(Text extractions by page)
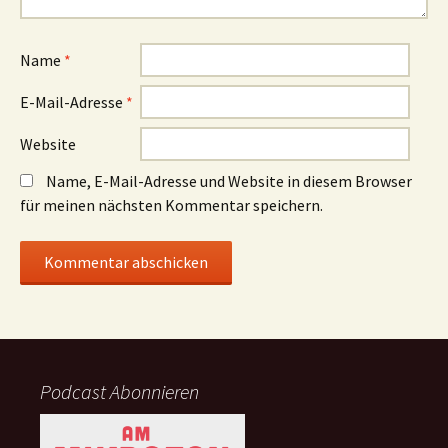
Name
*
E-Mail-Adresse
*
Website
Name, E-Mail-Adresse und Website in diesem Browser
für meinen nächsten Kommentar speichern.
Podcast Abonnieren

## Task directions
Retype every line of text from the items above exactly as it appears, omitting the pictures.

## Final answer
Name
*
E-Mail-Adresse
*
Website
Name, E-Mail-Adresse und Website in diesem Browser
für meinen nächsten Kommentar speichern.
Podcast Abonnieren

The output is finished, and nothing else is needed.